* What is expected: Write the entries out again exactly; any picture among them gets left out.

* Extracted data:
* * * * *

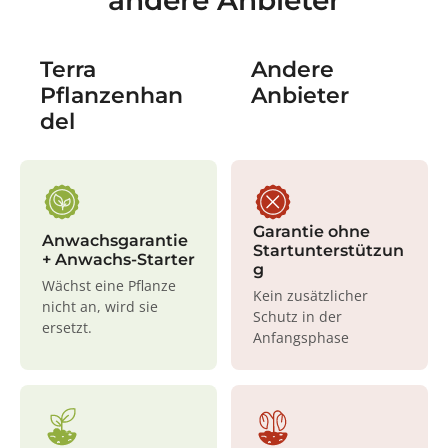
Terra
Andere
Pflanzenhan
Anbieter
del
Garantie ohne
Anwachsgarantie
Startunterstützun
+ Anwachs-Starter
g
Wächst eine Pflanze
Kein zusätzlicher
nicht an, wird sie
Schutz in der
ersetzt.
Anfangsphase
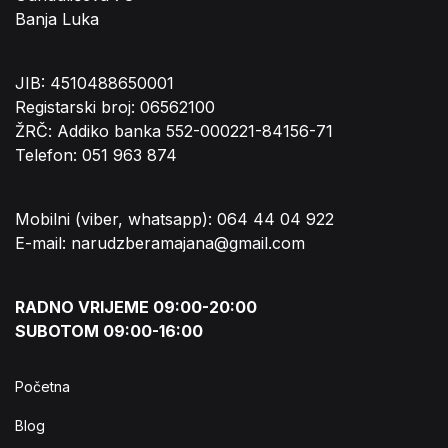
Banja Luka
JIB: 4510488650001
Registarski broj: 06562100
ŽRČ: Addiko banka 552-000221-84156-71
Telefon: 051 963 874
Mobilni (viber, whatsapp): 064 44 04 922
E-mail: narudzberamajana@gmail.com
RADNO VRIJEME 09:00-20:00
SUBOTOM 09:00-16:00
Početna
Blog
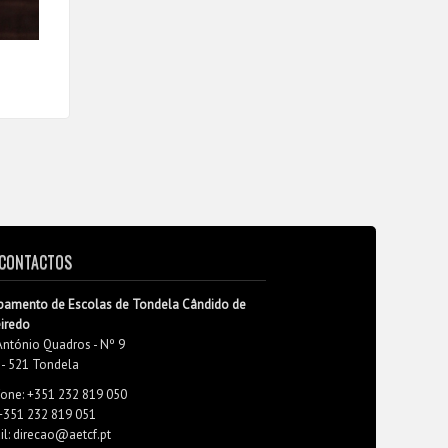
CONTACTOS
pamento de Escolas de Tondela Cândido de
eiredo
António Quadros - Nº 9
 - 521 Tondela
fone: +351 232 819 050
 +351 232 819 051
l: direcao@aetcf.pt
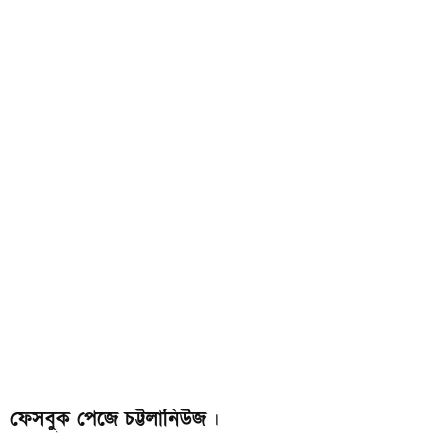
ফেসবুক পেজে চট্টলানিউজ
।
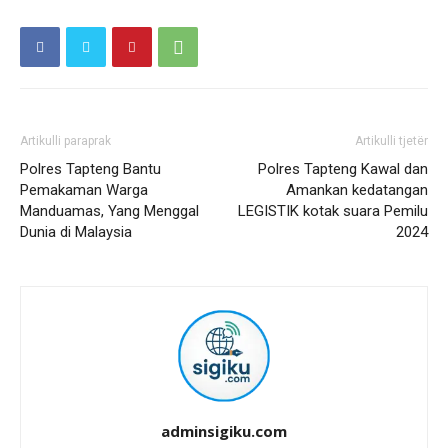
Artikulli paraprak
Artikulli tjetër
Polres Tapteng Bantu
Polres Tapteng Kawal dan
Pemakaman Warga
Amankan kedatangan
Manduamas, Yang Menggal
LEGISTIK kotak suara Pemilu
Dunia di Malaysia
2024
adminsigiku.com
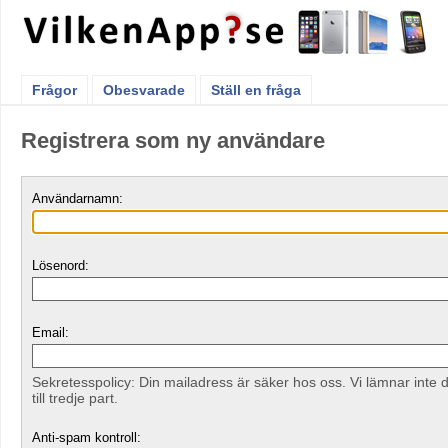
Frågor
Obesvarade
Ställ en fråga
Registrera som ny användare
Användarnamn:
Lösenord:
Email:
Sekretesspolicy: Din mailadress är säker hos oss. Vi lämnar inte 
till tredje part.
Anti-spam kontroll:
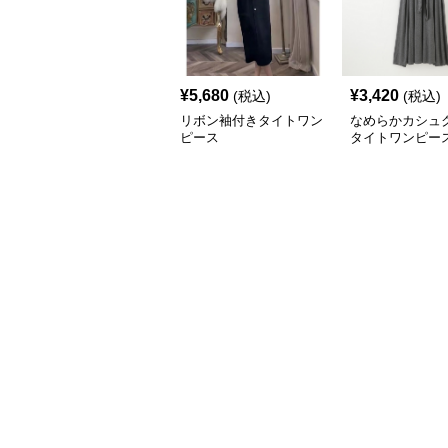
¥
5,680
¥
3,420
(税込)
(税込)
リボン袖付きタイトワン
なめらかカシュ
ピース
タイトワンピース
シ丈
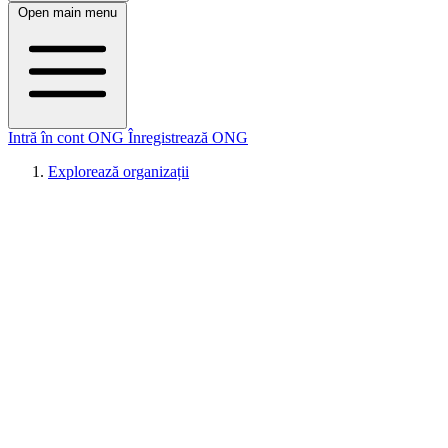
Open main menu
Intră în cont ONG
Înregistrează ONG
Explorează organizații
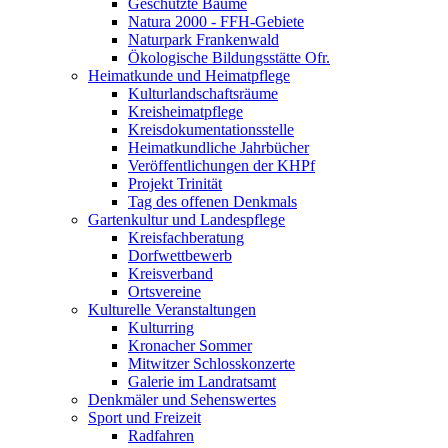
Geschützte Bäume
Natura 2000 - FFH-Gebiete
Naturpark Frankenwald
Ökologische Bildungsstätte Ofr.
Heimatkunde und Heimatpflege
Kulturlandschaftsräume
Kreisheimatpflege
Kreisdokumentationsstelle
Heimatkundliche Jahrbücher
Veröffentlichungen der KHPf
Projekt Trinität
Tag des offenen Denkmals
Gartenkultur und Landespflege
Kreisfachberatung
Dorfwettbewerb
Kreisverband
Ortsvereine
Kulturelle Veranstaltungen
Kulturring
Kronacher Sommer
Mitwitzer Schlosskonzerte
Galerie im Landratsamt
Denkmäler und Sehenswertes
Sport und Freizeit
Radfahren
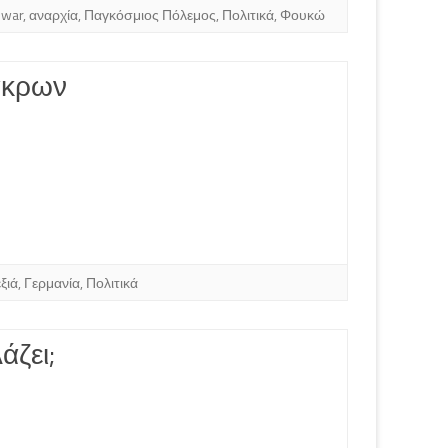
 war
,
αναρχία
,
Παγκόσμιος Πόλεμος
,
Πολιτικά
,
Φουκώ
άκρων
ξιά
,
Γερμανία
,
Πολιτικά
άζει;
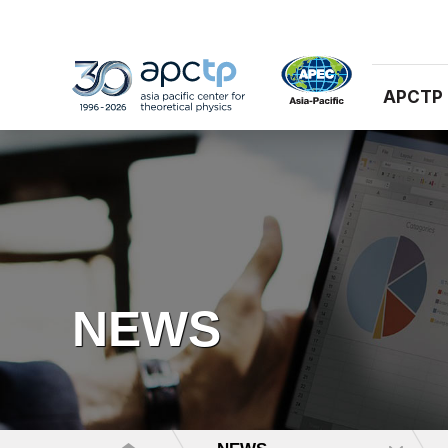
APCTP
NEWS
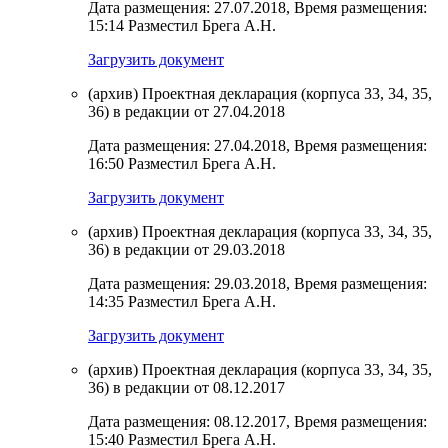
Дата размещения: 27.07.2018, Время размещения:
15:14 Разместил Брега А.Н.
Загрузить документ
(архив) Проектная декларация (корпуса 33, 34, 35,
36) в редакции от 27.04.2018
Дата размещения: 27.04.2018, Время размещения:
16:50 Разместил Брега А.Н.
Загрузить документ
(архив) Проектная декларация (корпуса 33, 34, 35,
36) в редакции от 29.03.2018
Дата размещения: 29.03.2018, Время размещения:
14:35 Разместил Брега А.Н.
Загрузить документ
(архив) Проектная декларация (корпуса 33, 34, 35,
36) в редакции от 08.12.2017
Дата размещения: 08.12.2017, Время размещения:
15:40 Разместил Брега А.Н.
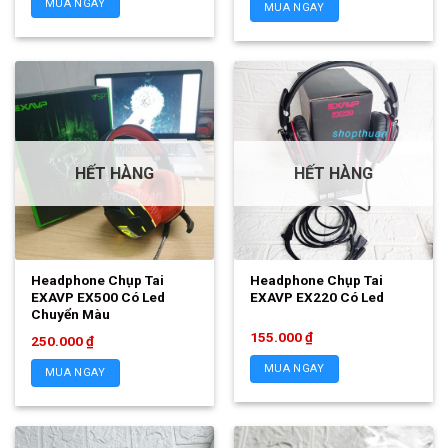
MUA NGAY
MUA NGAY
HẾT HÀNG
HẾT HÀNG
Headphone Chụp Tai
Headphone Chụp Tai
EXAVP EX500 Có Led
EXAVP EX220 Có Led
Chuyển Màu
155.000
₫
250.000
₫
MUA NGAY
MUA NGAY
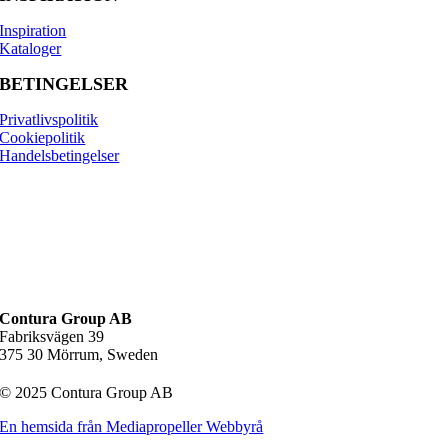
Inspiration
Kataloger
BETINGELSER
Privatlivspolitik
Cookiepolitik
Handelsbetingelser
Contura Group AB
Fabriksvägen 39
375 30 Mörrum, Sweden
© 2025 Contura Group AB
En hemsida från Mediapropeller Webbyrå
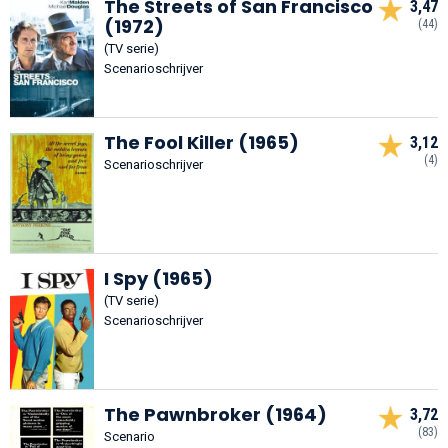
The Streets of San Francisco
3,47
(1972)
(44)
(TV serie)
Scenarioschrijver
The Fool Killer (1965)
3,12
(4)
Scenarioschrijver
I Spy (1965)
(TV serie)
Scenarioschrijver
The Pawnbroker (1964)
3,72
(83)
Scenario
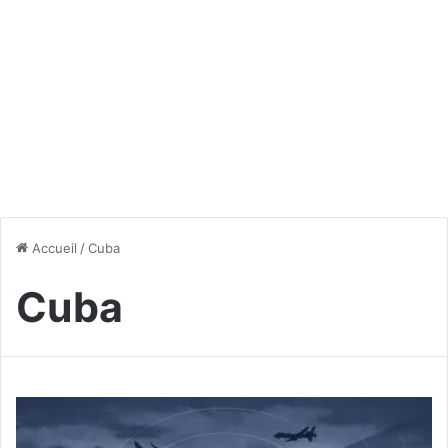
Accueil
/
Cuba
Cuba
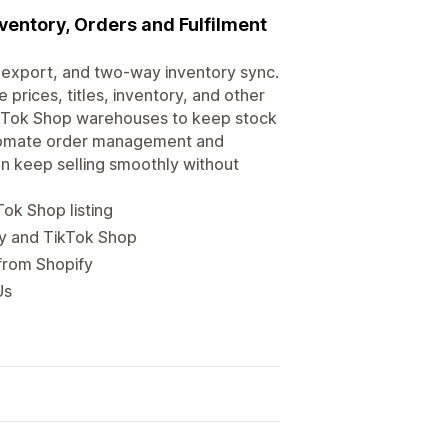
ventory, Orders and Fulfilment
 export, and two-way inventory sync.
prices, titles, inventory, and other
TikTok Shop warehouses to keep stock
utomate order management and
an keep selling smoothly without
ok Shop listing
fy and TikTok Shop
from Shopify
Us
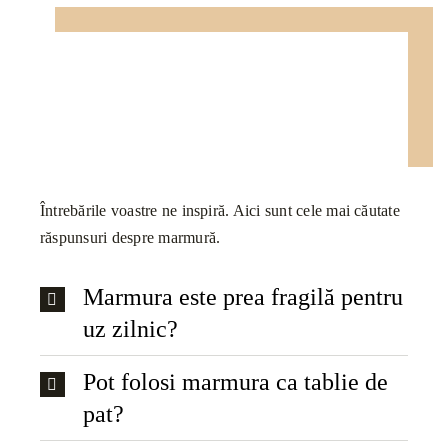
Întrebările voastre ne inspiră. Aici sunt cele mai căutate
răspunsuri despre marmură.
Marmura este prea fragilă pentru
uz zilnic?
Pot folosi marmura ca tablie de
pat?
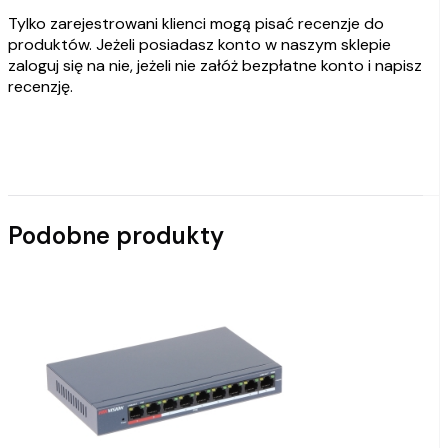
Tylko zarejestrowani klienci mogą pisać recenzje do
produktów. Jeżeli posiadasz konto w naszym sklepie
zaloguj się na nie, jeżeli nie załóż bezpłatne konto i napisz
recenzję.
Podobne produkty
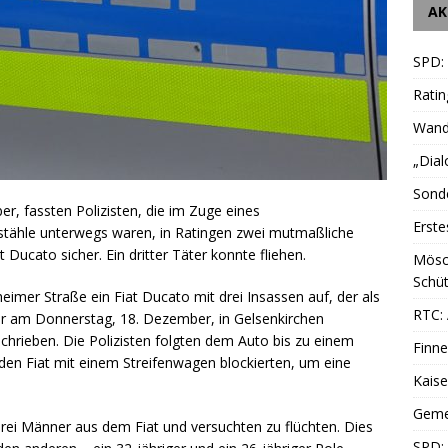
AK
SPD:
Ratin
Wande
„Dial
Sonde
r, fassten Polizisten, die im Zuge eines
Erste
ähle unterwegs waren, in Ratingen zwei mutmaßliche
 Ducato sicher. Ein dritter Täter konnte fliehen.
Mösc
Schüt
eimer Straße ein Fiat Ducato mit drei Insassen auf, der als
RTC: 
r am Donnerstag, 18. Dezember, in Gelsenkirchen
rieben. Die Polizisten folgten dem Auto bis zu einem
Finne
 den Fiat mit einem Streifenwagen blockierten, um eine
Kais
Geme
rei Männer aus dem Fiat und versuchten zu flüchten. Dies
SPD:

* * * * *

* Written response:
Terra
Andere
Pflanzenhan
Anbieter
del
Garantie ohne
Anwachsgarantie
Startunterstützun
+ Anwachs-Starter
g
Wächst eine Pflanze
Kein zusätzlicher
nicht an, wird sie
Schutz in der
ersetzt.
Anfangsphase
Banja Luka
JIB: 4510488650001
Registarski broj: 06562100
ŽRČ: Addiko banka 552-000221-84156-71
Telefon: 051 963 874
Mobilni (viber, whatsapp): 064 44 04 922
E-mail: narudzberamajana@gmail.com
RADNO VRIJEME 09:00-20:00
SUBOTOM 09:00-16:00
Početna
Blog
CONTACTOS
pamento de Escolas de Tondela Cândido de
eiredo
António Quadros - Nº 9
 - 521 Tondela
fone: +351 232 819 050
 +351 232 819 051
l: direcao@aetcf.pt
ফেসবুক পেজে চট্টলানিউজ
।
Artikulli paraprak
Artikulli tjetër
Polres Tapteng Bantu
Polres Tapteng Kawal dan
Pemakaman Warga
Amankan kedatangan
Manduamas, Yang Menggal
LEGISTIK kotak suara Pemilu
Dunia di Malaysia
2024
adminsigiku.com
Frågor
Obesvarade
Ställ en fråga
Registrera som ny användare
Användarnamn:
Lösenord:
Email:
Sekretesspolicy: Din mailadress är säker hos oss. Vi lämnar inte 
till tredje part.
Anti-spam kontroll:
¥
5,680
¥
3,420
(税込)
(税込)
リボン袖付きタイトワン
なめらかカシュ
ピース
タイトワンピース
シ丈
Open main menu
Intră în cont ONG
Înregistrează ONG
Explorează organizații
Geschützte Bäume
Natura 2000 - FFH-Gebiete
Naturpark Frankenwald
Ökologische Bildungsstätte Ofr.
Heimatkunde und Heimatpflege
Kulturlandschaftsräume
Kreisheimatpflege
Kreisdokumentationsstelle
Heimatkundliche Jahrbücher
Veröffentlichungen der KHPf
Projekt Trinität
Tag des offenen Denkmals
Gartenkultur und Landespflege
Kreisfachberatung
Dorfwettbewerb
Kreisverband
Ortsvereine
Kulturelle Veranstaltungen
Kulturring
Kronacher Sommer
Mitwitzer Schlosskonzerte
Galerie im Landratsamt
Denkmäler und Sehenswertes
Sport und Freizeit
Radfahren
 war
,
αναρχία
,
Παγκόσμιος Πόλεμος
,
Πολιτικά
,
Φουκώ
άκρων
ξιά
,
Γερμανία
,
Πολιτικά
άζει;
APCTP
NEWS
Дата размещения: 27.07.2018, Время размещения:
15:14 Разместил Брега А.Н.
Загрузить документ
(архив) Проектная декларация (корпуса 33, 34, 35,
36) в редакции от 27.04.2018
Дата размещения: 27.04.2018, Время размещения:
16:50 Разместил Брега А.Н.
Загрузить документ
(архив) Проектная декларация (корпуса 33, 34, 35,
36) в редакции от 29.03.2018
Дата размещения: 29.03.2018, Время размещения:
14:35 Разместил Брега А.Н.
Загрузить документ
(архив) Проектная декларация (корпуса 33, 34, 35,
36) в редакции от 08.12.2017
Дата размещения: 08.12.2017, Время размещения:
15:40 Разместил Брега А.Н.
MUA NGAY
MUA NGAY
HẾT HÀNG
HẾT HÀNG
Headphone Chụp Tai
Headphone Chụp Tai
EXAVP EX500 Có Led
EXAVP EX220 Có Led
Chuyển Màu
155.000
₫
250.000
₫
MUA NGAY
MUA NGAY
Inspiration
Kataloger
BETINGELSER
Privatlivspolitik
Cookiepolitik
Handelsbetingelser
Contura Group AB
Fabriksvägen 39
375 30 Mörrum, Sweden
© 2025 Contura Group AB
En hemsida från Mediapropeller Webbyrå
The Streets of San Francisco
3,47
(1972)
(44)
(TV serie)
Scenarioschrijver
The Fool Killer (1965)
3,12
(4)
Scenarioschrijver
I Spy (1965)
(TV serie)
Scenarioschrijver
The Pawnbroker (1964)
3,72
(83)
Scenario
Accueil
/
Cuba
Cuba
ventory, Orders and Fulfilment
 export, and two-way inventory sync.
prices, titles, inventory, and other
TikTok Shop warehouses to keep stock
utomate order management and
an keep selling smoothly without
ok Shop listing
fy and TikTok Shop
from Shopify
Us
Întrebările voastre ne inspiră. Aici sunt cele mai căutate
răspunsuri despre marmură.
Marmura este prea fragilă pentru
uz zilnic?
Pot folosi marmura ca tablie de
pat?
Tylko zarejestrowani klienci mogą pisać recenzje do
produktów. Jeżeli posiadasz konto w naszym sklepie
zaloguj się na nie, jeżeli nie załóż bezpłatne konto i napisz
recenzję.
Podobne produkty
AK
SPD:
Ratin
Wande
„Dial
Sonde
r, fassten Polizisten, die im Zuge eines
Erste
ähle unterwegs waren, in Ratingen zwei mutmaßliche
 Ducato sicher. Ein dritter Täter konnte fliehen.
Mösc
Schüt
eimer Straße ein Fiat Ducato mit drei Insassen auf, der als
RTC: 
r am Donnerstag, 18. Dezember, in Gelsenkirchen
rieben. Die Polizisten folgten dem Auto bis zu einem
Finne
 den Fiat mit einem Streifenwagen blockierten, um eine
Kais
Geme
rei Männer aus dem Fiat und versuchten zu flüchten. Dies
SPD:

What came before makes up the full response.